Week 4 - Establishing the MobileNet Training Pipeline
October 14, 2025
Preliminary Implementation of MobileNet Architecture for Autonomous Driving Applications in CARLA
Last week presented several technical challenges. Although I had access to a dataset for the CARLA Simulator from [1], it was not immediately usable. A significant issue was an improper mixture of original and augmented images, which required resolution before proceeding.
Following this, I began my initial work with PyTorch. I was particularly impressed by its flexibility, as it can run on a CPU without exclusive GPU requirements, and its remarkably low system specifications.

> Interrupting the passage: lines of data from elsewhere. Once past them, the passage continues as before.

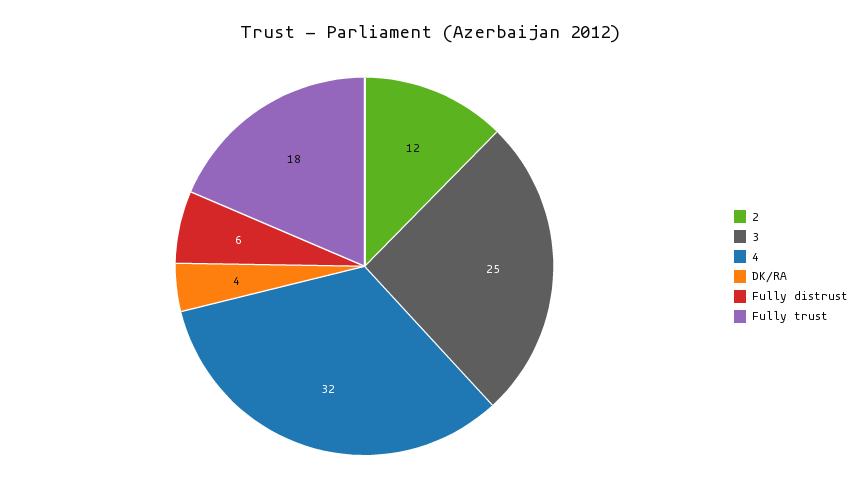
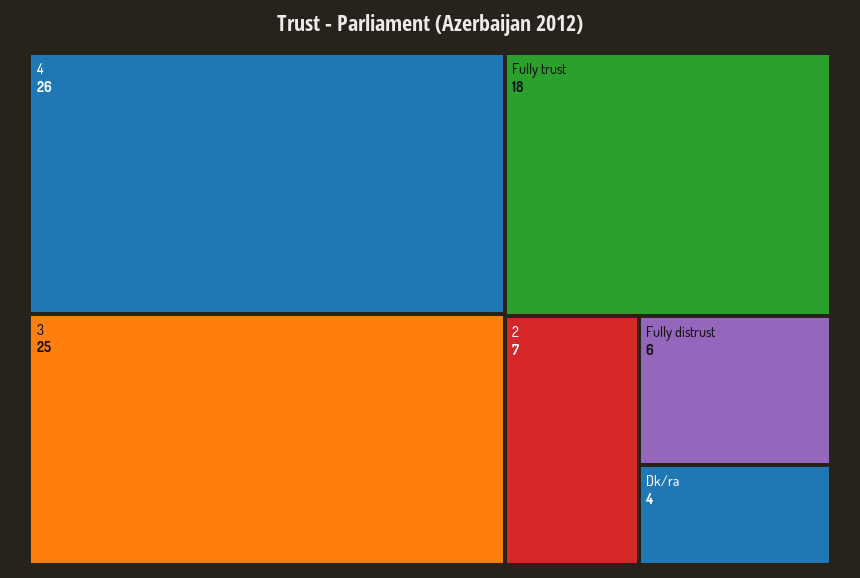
  {
-   "2": 12,
+   "2": 7,
    "3": 25,
-   "4": 32,
+   "4": 26,
    "DK/RA": 4,
    "Fully distrust": 6,
    "Fully trust": 18
  }

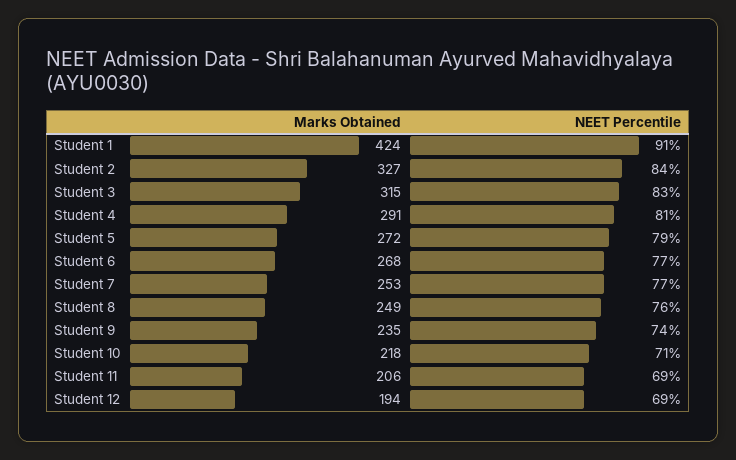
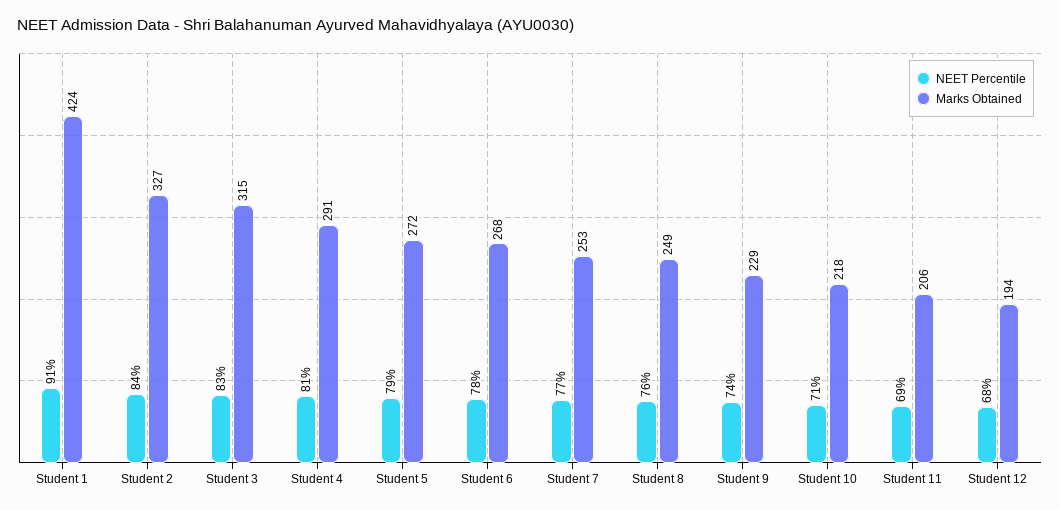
  {
    "Marks Obtained": {
      "Student 1": 424,
      "Student 2": 327,
      "Student 3": 315,
      "Student 4": 291,
      "Student 5": 272,
      "Student 6": 268,
      "Student 7": 253,
      "Student 8": 249,
-     "Student 9": 235,
+     "Student 9": 229,
      "Student 10": 218,
      "Student 11": 206,
      "Student 12": 194
    },
    "NEET Percentile": {
      "Student 1": 91,
      "Student 2": 84,
      "Student 3": 83,
      "Student 4": 81,
      "Student 5": 79,
-     "Student 6": 77,
+     "Student 6": 78,
      "Student 7": 77,
      "Student 8": 76,
      "Student 9": 74,
      "Student 10": 71,
      "Student 11": 69,
-     "Student 12": 69
+     "Student 12": 68
    }
  }

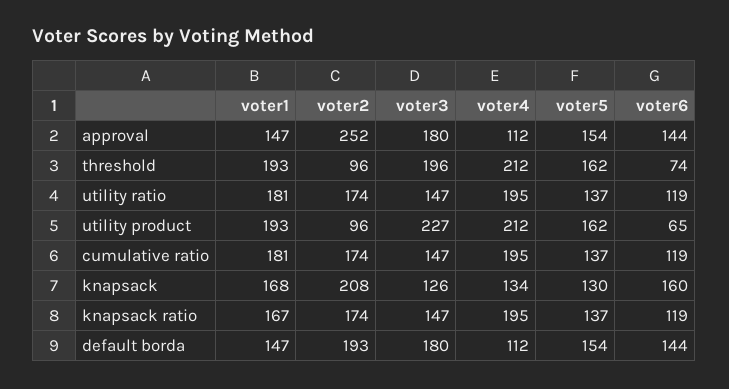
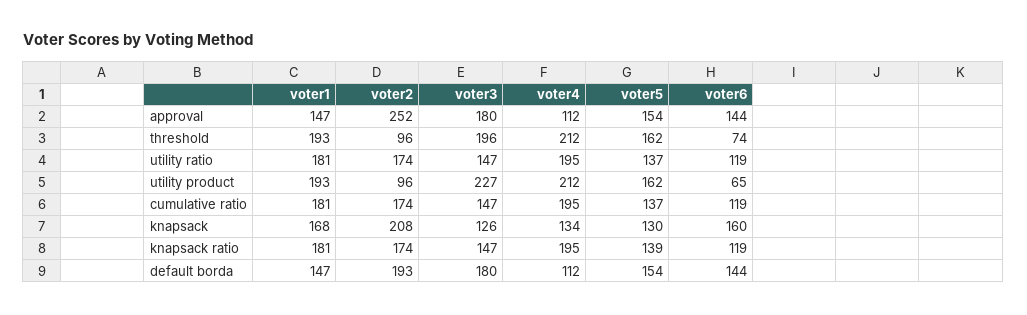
  {
    "voter1": {
      "approval": 147,
      "threshold": 193,
      "utility ratio": 181,
      "utility product": 193,
      "cumulative ratio": 181,
      "knapsack": 168,
-     "knapsack ratio": 167,
+     "knapsack ratio": 181,
      "default borda": 147
    },
    "voter2": {
      "approval": 252,
      "threshold": 96,
      "utility ratio": 174,
      "utility product": 96,
      "cumulative ratio": 174,
      "knapsack": 208,
      "knapsack ratio": 174,
      "default borda": 193
    },
    "voter3": {
      "approval": 180,
      "threshold": 196,
      "utility ratio": 147,
      "utility product": 227,
      "cumulative ratio": 147,
      "knapsack": 126,
      "knapsack ratio": 147,
      "default borda": 180
    },
    "voter4": {
      "approval": 112,
      "threshold": 212,
      "utility ratio": 195,
      "utility product": 212,
      "cumulative ratio": 195,
      "knapsack": 134,
      "knapsack ratio": 195,
      "default borda": 112
    },
    "voter5": {
      "approval": 154,
      "threshold": 162,
      "utility ratio": 137,
      "utility product": 162,
      "cumulative ratio": 137,
      "knapsack": 130,
-     "knapsack ratio": 137,
+     "knapsack ratio": 139,
      "default borda": 154
    },
    "voter6": {
      "approval": 144,
      "threshold": 74,
      "utility ratio": 119,
      "utility product": 65,
      "cumulative ratio": 119,
      "knapsack": 160,
      "knapsack ratio": 119,
      "default borda": 144
    }
  }

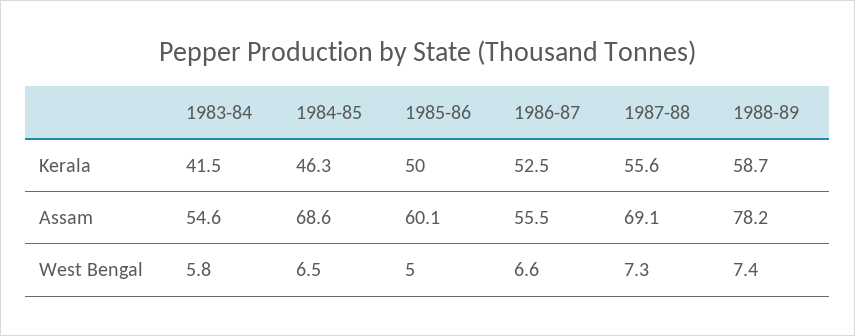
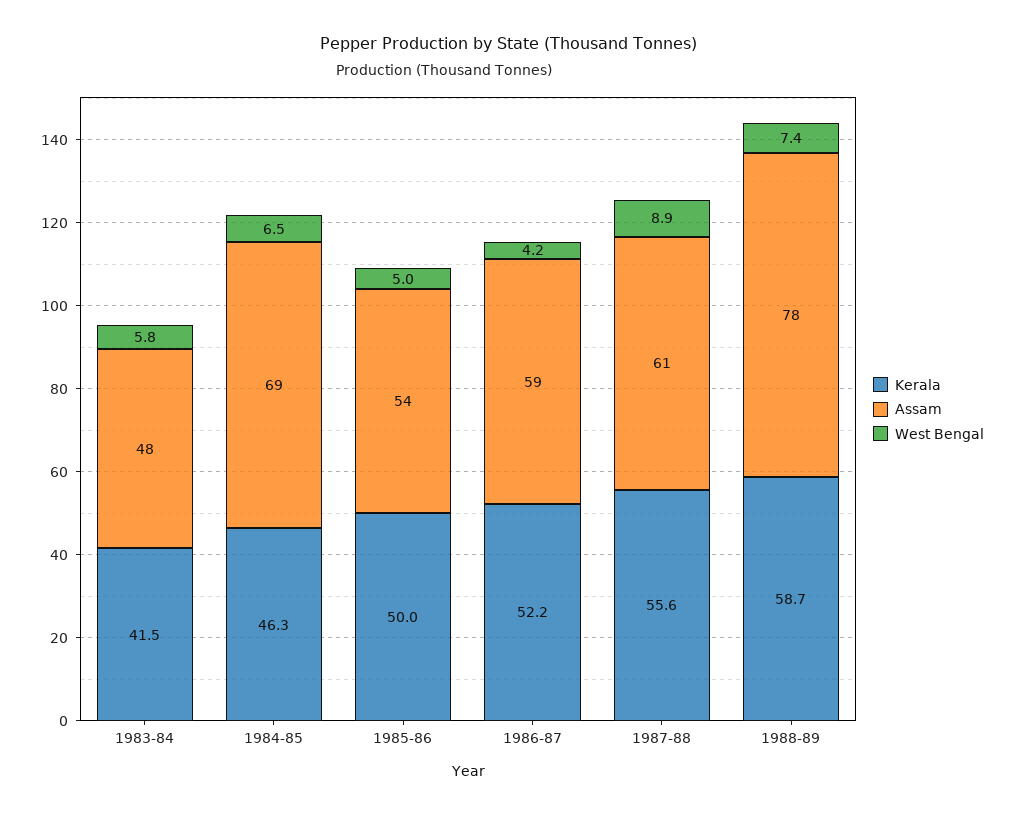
  {
    "Kerala": {
      "1983-84": 41.5,
      "1984-85": 46.3,
      "1985-86": 50,
-     "1986-87": 52.5,
+     "1986-87": 52.2,
      "1987-88": 55.6,
      "1988-89": 58.7
    },
    "Assam": {
-     "1983-84": 54.6,
+     "1983-84": 48,
      "1984-85": 68.6,
-     "1985-86": 60.1,
+     "1985-86": 54,
-     "1986-87": 55.5,
+     "1986-87": 59,
-     "1987-88": 69.1,
+     "1987-88": 61,
      "1988-89": 78.2
    },
    "West Bengal": {
      "1983-84": 5.8,
      "1984-85": 6.5,
      "1985-86": 5,
-     "1986-87": 6.6,
+     "1986-87": 4.2,
-     "1987-88": 7.3,
+     "1987-88": 8.9,
      "1988-89": 7.4
    }
  }

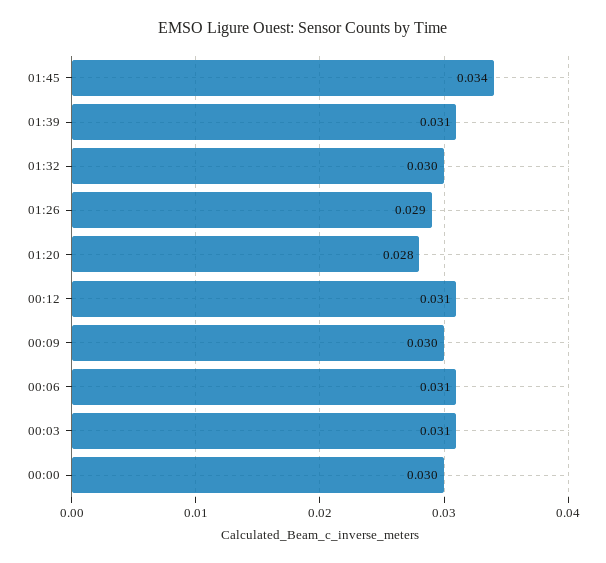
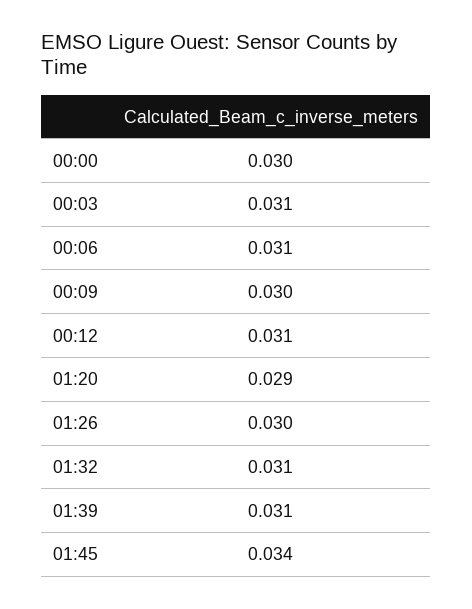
  {
    "01:45": 0.034,
    "01:39": 0.031,
-   "01:32": 0.03,
+   "01:32": 0.031,
-   "01:26": 0.029,
+   "01:26": 0.03,
-   "01:20": 0.028,
+   "01:20": 0.029,
    "00:12": 0.031,
    "00:09": 0.03,
    "00:06": 0.031,
    "00:03": 0.031,
    "00:00": 0.03
  }

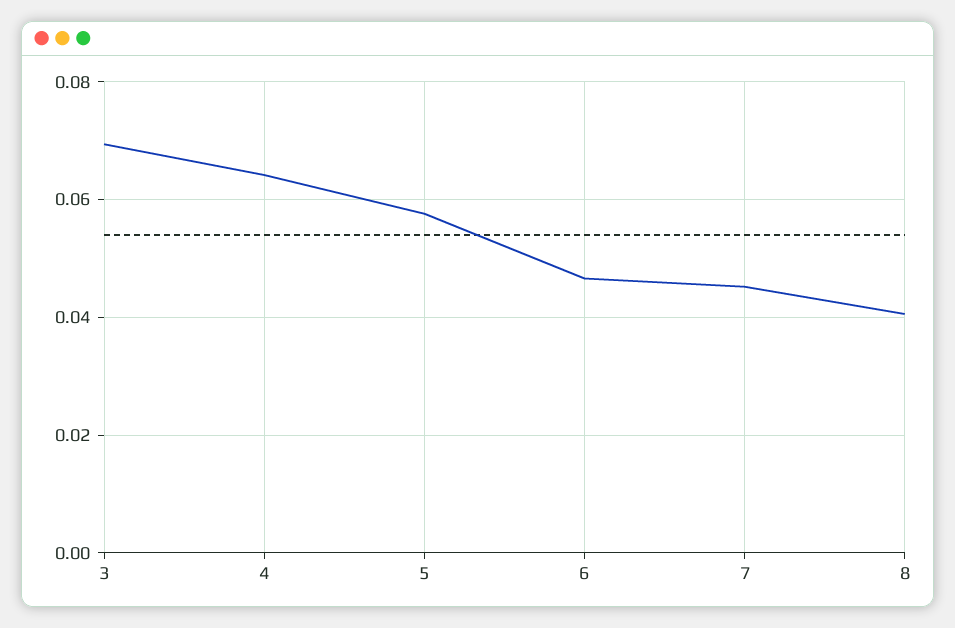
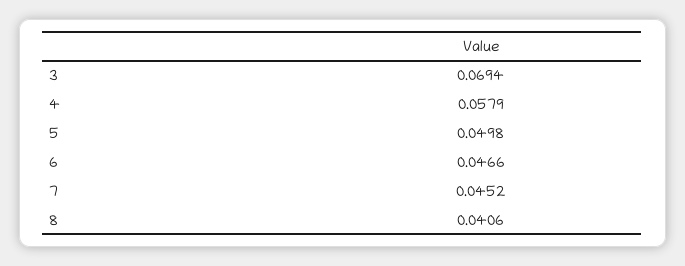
  {
    "3": 0.0694,
-   "4": 0.064,
+   "4": 0.0579,
-   "5": 0.058,
+   "5": 0.0498,
    "6": 0.0466,
    "7": 0.0452,
    "8": 0.0406
  }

To date, I have successfully executed PyTorch and MobileNet examples using pre-trained classification models on two different setups:
- CPU Configuration: Octa-core Core i7 with Ubuntu 20.04
- GPU Configuration: Nvidia RTX 2080 Ti with Ubuntu 22.04
The results consistently aligned with the documented performance metrics, and the execution speed was satisfactory on both systems.
Unfortunately, the completed tasks required a significant amount of time. Therefore, the upcoming challenge will be to train an autonomous driving model using imitation learning, based on the available dataset, and attempt to replicate the results obtained by Alejandro Moncalvillo [2].
Additionally, this week I began studying the work by Zhao et al. [3], which provides a comprehensive overview of the different techniques currently employed in Autonomous Driving.
References:
[1] W. Aristizabal, S. Amaya, and J. M. Calderon, "End-to-End Deep Learning Approach for Comprehensive Autonomous Driving in Simulated Environments," in SoutheastCon 2025, pp. 983-988, Mar. 2025.
[2] A. Moncalvillo González, "Seguimiento de carril por visión y conducción autónoma con Aprendizaje por Imitación (Vision-based Lane Keeping and Autonomous Driving using Imitation Learning)," Master's thesis, Universidad Rey Juan Carlos, Madrid, Spain, 2024.
[3] Zhao, R., Li, Y., Fan, Y., Gao, F., Tsukada, M., & Gao, Z. (2024). A survey on recent advancements in autonomous driving using deep reinforcement learning: Applications, challenges, and solutions. IEEE Transactions on Intelligent Transportation Systems.